*MATERIAL FOR THIS EXERCISE*.
━━━━━━━━
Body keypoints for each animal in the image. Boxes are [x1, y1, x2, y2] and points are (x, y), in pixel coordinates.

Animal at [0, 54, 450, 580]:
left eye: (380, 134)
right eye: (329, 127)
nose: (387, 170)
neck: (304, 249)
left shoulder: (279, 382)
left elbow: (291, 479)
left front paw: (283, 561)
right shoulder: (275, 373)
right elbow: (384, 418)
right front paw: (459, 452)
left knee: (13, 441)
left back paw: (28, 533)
━━━━━━━━
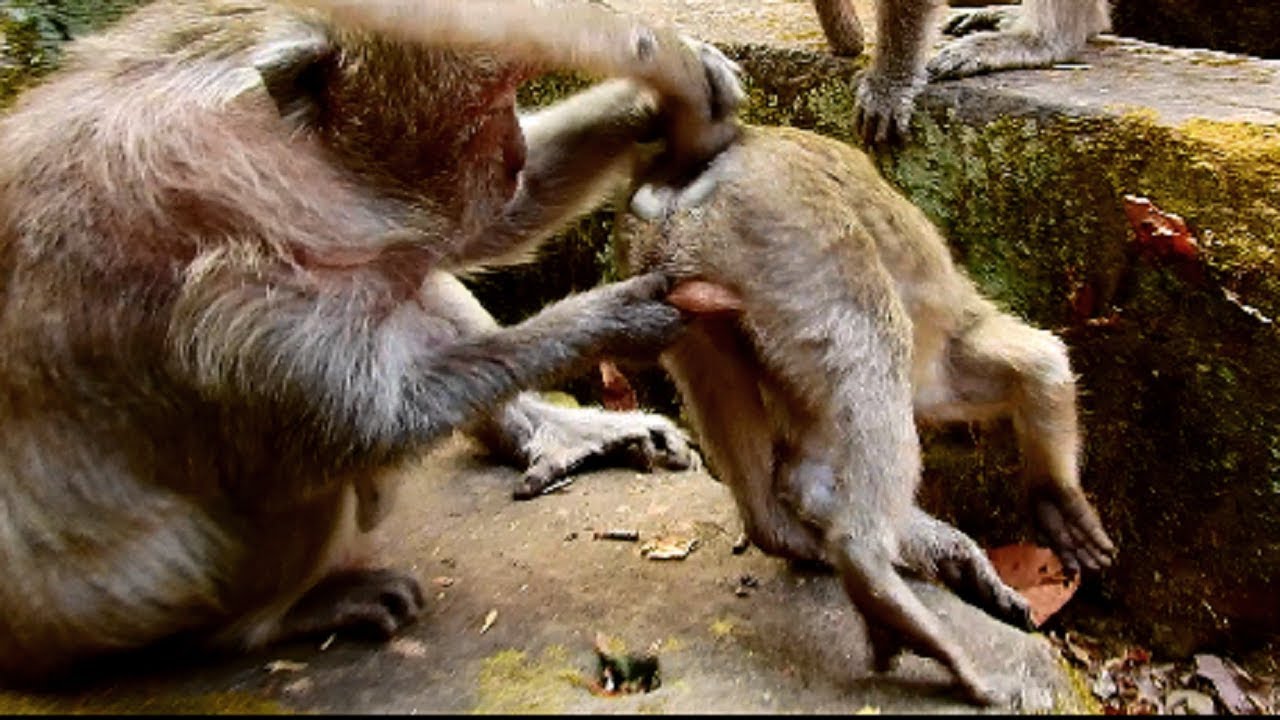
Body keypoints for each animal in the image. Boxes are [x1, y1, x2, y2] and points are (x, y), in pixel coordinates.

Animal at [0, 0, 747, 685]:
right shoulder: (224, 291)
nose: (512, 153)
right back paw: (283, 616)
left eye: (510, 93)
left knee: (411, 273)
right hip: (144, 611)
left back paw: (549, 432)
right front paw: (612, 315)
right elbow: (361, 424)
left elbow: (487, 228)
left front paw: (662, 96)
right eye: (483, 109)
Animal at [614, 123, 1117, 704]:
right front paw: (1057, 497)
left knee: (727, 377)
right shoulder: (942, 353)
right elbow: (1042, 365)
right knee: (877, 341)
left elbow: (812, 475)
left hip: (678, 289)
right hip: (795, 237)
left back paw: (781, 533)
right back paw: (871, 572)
━━━━━━━━
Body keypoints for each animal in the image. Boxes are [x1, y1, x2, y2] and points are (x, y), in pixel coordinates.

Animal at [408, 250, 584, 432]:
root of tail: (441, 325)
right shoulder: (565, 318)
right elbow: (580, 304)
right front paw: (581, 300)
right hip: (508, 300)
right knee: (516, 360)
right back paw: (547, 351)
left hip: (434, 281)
━━━━━━━━
*WHAT YOU ARE ASKED TO DO*. Retype word for word everything in the listing above from the line that holds "left back paw: (549, 432)" down to the line that holds "right back paw: (871, 572)". Keep both end lines and leave out the rest.

*RESPONSE TO THIS TASK*.
left back paw: (549, 432)
right front paw: (612, 315)
right elbow: (361, 424)
left elbow: (487, 228)
left front paw: (662, 96)
right eye: (483, 109)
Animal at [614, 123, 1117, 704]:
right front paw: (1057, 497)
left knee: (727, 377)
right shoulder: (942, 353)
right elbow: (1042, 365)
right knee: (877, 341)
left elbow: (812, 475)
left hip: (678, 289)
right hip: (795, 237)
left back paw: (781, 533)
right back paw: (871, 572)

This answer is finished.